Living standards in Bulgaria are the lowest in Europe. Not that this fact is anything new to the powers that be or to the public, to the trade unions or to political parties. Depending on the ideologies and economic beliefs favoured, the politicians that have been at the helm these past 30 years have tried, with varying degrees of success, to take steps to raise the incomes of Bulgarians and improve their quality of life. Some upheld the neoliberal thesis that each shall receive what they have earned. Others, mostly from the left wing, harped on the need to help more people by giving them more public funds and assistance.
Recent years saw two governments with Prime Minister Boyko Borissov, leader of the right-of-centre GERB party. The economic and financial policy of these two governments left no room for doubt that he is a proponent of the purest forms of market relations on the labour market – i.e. less state interference in the social sphere. Yet, several expensive projects have taken centre stage – projects for building motorways, roads, gas pipelines and gas connections, all kinds of infrastructure projects that sucked up the bulk of state financing. The socially disadvantaged, the poor, the sick and the elderly will have nothing good to say of their living standards during the years of the two Boyko Borissov cabinets.
But the fact that most Bulgarians have been growing poorer and poorer ultimately affected the results of the November presidential elections in the country, when to the surprise of the administration, sociologists and political analysts alike, victory went to socialist-supported Rumen Radev. This energized the socialist party and inflated its ambitions for the upcoming early parliamentary elections. On the other hand it was an indication that whatever the benefits of Borissov’s infrastructure projects, Bulgarians “do not eat asphalt” as his critics have been saying.
The campaign for the parliamentary elections in the country has not officially been kickstarted. Yet both leading parties – the Bulgarian Socialist Party (BSP) and GERB – have already served voters their election programmes – economic and social – and there doesn’t seem to be much of a different between the two. If one takes the time to read them, one would think that the hardships of the poverty-stricken Bulgarians are almost over and that soon, there will be money raining from the sky that will significantly boost pensions and salaries in the public sector, compensations and assistance for the most vulnerable.
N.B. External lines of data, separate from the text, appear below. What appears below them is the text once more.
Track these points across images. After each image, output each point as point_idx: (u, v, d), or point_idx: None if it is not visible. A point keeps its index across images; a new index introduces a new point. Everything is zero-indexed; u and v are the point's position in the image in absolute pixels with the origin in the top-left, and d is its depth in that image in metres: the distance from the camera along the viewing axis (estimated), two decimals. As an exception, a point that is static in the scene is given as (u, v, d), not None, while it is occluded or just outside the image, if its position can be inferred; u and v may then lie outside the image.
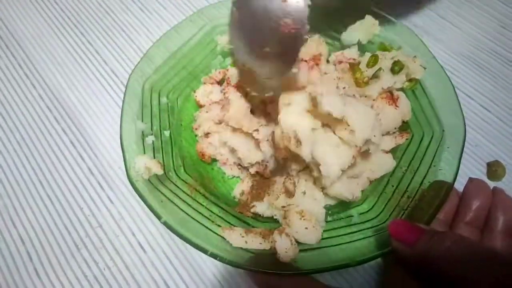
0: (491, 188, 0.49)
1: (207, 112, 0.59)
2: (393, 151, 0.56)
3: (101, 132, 0.65)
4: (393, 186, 0.53)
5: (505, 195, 0.48)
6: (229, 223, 0.51)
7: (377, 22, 0.59)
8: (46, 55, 0.74)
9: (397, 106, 0.54)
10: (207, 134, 0.59)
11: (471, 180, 0.49)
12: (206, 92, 0.62)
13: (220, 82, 0.63)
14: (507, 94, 0.67)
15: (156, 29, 0.75)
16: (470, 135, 0.64)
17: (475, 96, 0.67)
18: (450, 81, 0.54)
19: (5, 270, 0.55)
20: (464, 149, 0.61)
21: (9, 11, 0.79)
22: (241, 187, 0.56)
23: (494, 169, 0.60)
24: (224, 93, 0.57)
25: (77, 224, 0.58)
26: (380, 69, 0.55)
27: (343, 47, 0.61)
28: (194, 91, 0.62)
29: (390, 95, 0.55)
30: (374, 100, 0.54)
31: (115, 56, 0.73)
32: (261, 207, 0.53)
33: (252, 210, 0.53)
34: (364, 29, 0.60)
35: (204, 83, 0.63)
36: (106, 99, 0.68)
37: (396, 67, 0.54)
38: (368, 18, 0.59)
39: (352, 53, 0.60)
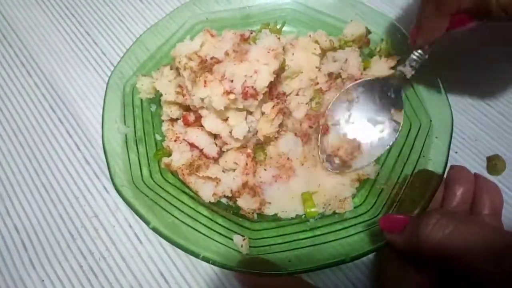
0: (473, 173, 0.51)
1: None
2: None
3: (97, 122, 0.64)
4: (383, 178, 0.53)
5: (486, 178, 0.50)
6: (218, 224, 0.50)
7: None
8: (43, 44, 0.73)
9: None
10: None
11: (452, 167, 0.51)
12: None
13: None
14: (508, 88, 0.67)
15: (154, 18, 0.74)
16: (471, 129, 0.63)
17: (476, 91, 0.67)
18: (435, 70, 0.54)
19: (-1, 260, 0.54)
20: (464, 143, 0.62)
21: (7, 1, 0.78)
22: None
23: (494, 163, 0.59)
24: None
25: (73, 214, 0.57)
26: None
27: None
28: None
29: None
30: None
31: (112, 46, 0.72)
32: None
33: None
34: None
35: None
36: (103, 88, 0.66)
37: None
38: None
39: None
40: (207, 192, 0.52)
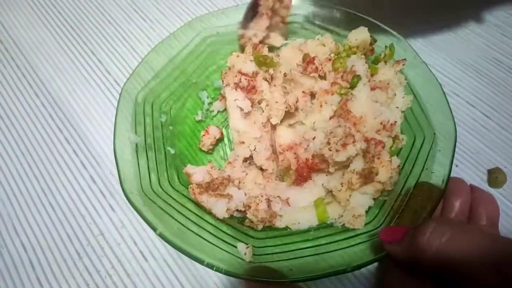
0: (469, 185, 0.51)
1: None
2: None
3: (103, 141, 0.66)
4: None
5: (482, 190, 0.50)
6: (223, 231, 0.51)
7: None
8: (49, 65, 0.74)
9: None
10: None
11: (449, 179, 0.51)
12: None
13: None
14: (508, 101, 0.67)
15: (158, 37, 0.76)
16: (471, 142, 0.64)
17: (476, 104, 0.67)
18: (440, 84, 0.55)
19: (7, 279, 0.55)
20: (465, 156, 0.62)
21: (14, 21, 0.80)
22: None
23: (495, 176, 0.60)
24: None
25: (79, 232, 0.58)
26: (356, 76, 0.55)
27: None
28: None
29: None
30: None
31: (117, 65, 0.74)
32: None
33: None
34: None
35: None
36: (108, 108, 0.69)
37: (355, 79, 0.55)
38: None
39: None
40: (220, 209, 0.52)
The fundamental contradiction that lies behind this ostensible consensus by the political rivals is whether to spend the enormous reserves accumulated by the state and the constant budget surplus on the people or the asphalt, figuratively speaking. The trade unions are adamant they want the money to go to the households, employers are firmly against pouring public funds into the construction of gargantuan infrastructure projects.
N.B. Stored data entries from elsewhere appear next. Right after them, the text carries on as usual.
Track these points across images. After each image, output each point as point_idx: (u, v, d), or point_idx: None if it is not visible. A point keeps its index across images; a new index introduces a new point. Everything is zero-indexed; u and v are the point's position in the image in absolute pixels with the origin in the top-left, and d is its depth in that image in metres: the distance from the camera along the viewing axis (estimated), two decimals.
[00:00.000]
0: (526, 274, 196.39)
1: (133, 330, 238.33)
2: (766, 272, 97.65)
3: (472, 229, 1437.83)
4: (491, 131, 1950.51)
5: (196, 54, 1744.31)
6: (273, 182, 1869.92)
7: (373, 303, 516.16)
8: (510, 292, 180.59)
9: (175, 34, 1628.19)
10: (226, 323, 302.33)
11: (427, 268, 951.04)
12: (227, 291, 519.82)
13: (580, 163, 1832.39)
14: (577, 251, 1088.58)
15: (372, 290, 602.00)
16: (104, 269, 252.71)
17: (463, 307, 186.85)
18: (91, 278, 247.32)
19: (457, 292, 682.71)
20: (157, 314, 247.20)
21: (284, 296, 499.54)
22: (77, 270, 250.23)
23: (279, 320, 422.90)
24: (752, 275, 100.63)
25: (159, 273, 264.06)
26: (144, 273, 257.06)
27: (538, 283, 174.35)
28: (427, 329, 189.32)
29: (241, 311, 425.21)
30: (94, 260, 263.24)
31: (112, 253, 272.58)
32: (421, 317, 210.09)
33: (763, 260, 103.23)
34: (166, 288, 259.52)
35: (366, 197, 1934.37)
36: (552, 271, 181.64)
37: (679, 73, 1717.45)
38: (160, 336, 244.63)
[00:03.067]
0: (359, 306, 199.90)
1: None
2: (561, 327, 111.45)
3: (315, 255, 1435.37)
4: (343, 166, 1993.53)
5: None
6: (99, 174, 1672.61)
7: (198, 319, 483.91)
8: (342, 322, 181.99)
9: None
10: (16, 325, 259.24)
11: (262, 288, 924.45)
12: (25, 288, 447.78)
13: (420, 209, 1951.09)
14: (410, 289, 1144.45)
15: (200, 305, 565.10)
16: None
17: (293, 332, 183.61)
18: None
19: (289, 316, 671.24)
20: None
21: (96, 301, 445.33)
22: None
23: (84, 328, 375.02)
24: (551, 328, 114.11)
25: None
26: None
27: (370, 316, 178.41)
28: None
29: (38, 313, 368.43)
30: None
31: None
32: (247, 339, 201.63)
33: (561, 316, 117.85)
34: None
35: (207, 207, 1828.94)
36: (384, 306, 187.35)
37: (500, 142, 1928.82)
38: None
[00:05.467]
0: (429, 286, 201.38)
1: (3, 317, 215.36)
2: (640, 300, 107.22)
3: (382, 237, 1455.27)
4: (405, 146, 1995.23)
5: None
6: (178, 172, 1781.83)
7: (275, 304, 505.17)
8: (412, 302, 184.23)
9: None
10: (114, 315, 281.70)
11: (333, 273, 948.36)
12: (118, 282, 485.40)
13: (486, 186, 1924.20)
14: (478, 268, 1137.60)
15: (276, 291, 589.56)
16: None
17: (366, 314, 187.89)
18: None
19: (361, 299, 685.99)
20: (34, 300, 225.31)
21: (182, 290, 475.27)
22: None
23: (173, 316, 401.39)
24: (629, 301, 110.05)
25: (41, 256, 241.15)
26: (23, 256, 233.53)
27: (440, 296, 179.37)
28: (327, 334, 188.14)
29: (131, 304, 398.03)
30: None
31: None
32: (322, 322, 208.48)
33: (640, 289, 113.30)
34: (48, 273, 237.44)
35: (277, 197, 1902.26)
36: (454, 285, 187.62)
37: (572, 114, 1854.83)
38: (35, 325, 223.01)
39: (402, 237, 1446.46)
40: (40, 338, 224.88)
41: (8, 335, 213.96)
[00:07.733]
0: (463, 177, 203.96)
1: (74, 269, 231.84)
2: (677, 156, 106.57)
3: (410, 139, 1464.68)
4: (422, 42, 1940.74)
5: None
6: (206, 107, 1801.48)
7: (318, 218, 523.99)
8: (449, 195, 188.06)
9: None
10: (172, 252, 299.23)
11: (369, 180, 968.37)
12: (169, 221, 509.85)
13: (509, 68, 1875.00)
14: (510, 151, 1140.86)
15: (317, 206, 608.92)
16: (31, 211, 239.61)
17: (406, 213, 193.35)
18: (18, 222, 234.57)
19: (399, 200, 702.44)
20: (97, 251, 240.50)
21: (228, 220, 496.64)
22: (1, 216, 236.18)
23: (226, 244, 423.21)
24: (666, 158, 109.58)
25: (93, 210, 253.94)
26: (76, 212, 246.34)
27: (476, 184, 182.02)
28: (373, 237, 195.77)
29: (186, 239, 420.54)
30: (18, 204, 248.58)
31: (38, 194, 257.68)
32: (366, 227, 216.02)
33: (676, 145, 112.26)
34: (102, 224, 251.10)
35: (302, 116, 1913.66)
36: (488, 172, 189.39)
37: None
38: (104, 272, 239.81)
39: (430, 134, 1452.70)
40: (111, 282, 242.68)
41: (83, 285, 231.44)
What the outcome of the early elections in March will be, nobody would venture to predict because surveys show a margin-of-error difference between the BSP and GERB. One thing is clear, however – a left-wing tide has been rising that is more socially oriented, more sensitive of the problems of the man in the street. Unfortunately, this is not the first time we have seen this happen, and when the socialists took power on the crest of such a tidal wave the last time, they made a colossal botch up. Far from contributing anything to easing social inequality, they actually made the rich richer and the poor – poorer, as many analysts say.